Sat, April 1, 3:00 to 4:30pm, The Drake Hotel, Venetian

Session Submission Type: Panel

Abstract

Popular conceptions of a ‘refugee’ rely on excluding nature from our understanding of what drives millions of people to drift into a nomadic and often ‘state-less’ existence. While specialized fields such as refugee law overwhelmingly focus on persons fleeing political persecution during the 20th century, the reality of human displacement has a longer and more complex history. The long lens of environmental history can be useful to everyone interested in these conversations. The well-attended event on “War and Environment” during ASEH 2016 was clear evidence that environmental historians recognize their role in this conversation and can effectively unpack the underlying issues. Our panel extends this conversation back into 19th century while offering insights toward the predicament of 21st century refugee affairs.

At the heart of virtually all constructions of what it means to be a refugee is the history of the territorial state or empire struggling to keep its people locked in, its wars locked out, and the environment locked down.
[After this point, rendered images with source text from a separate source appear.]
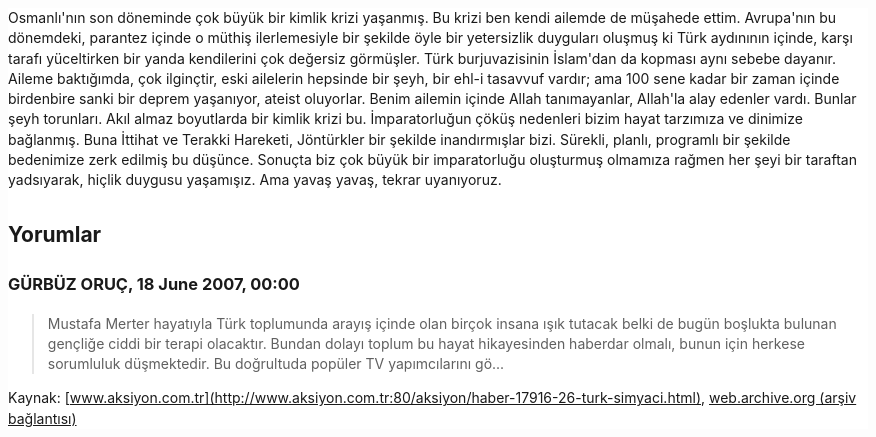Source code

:    Osmanlı'nın son döneminde çok büyük bir kimlik krizi yaşanmış. Bu krizi ben kendi ailemde de müşahede ettim. Avrupa'nın bu dönemdeki, parantez içinde o müthiş ilerlemesiyle bir şekilde öyle bir yetersizlik duyguları oluşmuş ki Türk aydınının içinde, karşı tarafı yüceltirken bir yanda kendilerini çok değersiz görmüşler. Türk burjuvazisinin İslam'dan da kopması aynı sebebe dayanır. Aileme baktığımda, çok ilginçtir, eski ailelerin hepsinde bir şeyh, bir ehl-i tasavvuf vardır; ama 100 sene kadar bir zaman içinde birdenbire sanki bir deprem yaşanıyor, ateist oluyorlar. Benim ailemin içinde Allah tanımayanlar, Allah'la alay edenler vardı. Bunlar şeyh torunları. Akıl almaz boyutlarda bir kimlik krizi bu. İmparatorluğun çöküş nedenleri bizim hayat tarzımıza ve dinimize bağlanmış. Buna İttihat ve Terakki Hareketi, Jöntürkler bir şekilde inandırmışlar bizi. Sürekli, planlı, programlı bir şekilde bedenimize zerk edilmiş bu düşünce. Sonuçta biz çok büyük bir imparatorluğu oluşturmuş olmamıza rağmen her şeyi bir taraftan yadsıyarak, hiçlik duygusu yaşamışız. Ama yavaş yavaş, tekrar uyanıyoruz.
   <br/>
  </font>
 </div>
 <div>
 </div>
 <div>
 </div>
</div>


## Yorumlar

### GÜRBÜZ ORUÇ, 18 June 2007, 00:00
> Mustafa Merter hayatıyla Türk toplumunda arayış içinde olan birçok insana ışık tutacak belki de bugün boşlukta bulunan gençliğe ciddi bir terapi olacaktır. Bundan dolayı toplum bu hayat hikayesinden haberdar olmalı, bunun için herkese sorumluluk düşmektedir. Bu doğrultuda popüler TV yapımcılarını gö...

Kaynak: [www.aksiyon.com.tr](http://www.aksiyon.com.tr:80/aksiyon/haber-17916-26-turk-simyaci.html), [web.archive.org (arşiv bağlantısı)](http://web.archive.org/web/20130529012052/http://www.aksiyon.com.tr:80/aksiyon/haber-17916-26-turk-simyaci.html)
Our panelists study this struggle across terrains local and global: Erin Stewart Mauldin’s work brings a rich understanding of the impact of the U.S. Civil War and a variety of surrounding environmental crises on the lives of those apparently ‘emancipated’ by its closure, illuminating the ecological instability that forced thousands of freed people to migrate. In Philipp Lehmann’s paper we encounter migrants in colonial Southwest Africa caught between environmental crises and the violence of German state policing their movements. Finally, Saptarishi Bandopadhyay’s contribution shows how interpretations of nature in the 19th and early 20th century produced fundamental notions of international law (such as the legal character of the “refugee”) even while nature itself was erased from view—an erasure which makes it impossible for contemporary discourse to behold “environmental refugees” as a category worth reckoning with.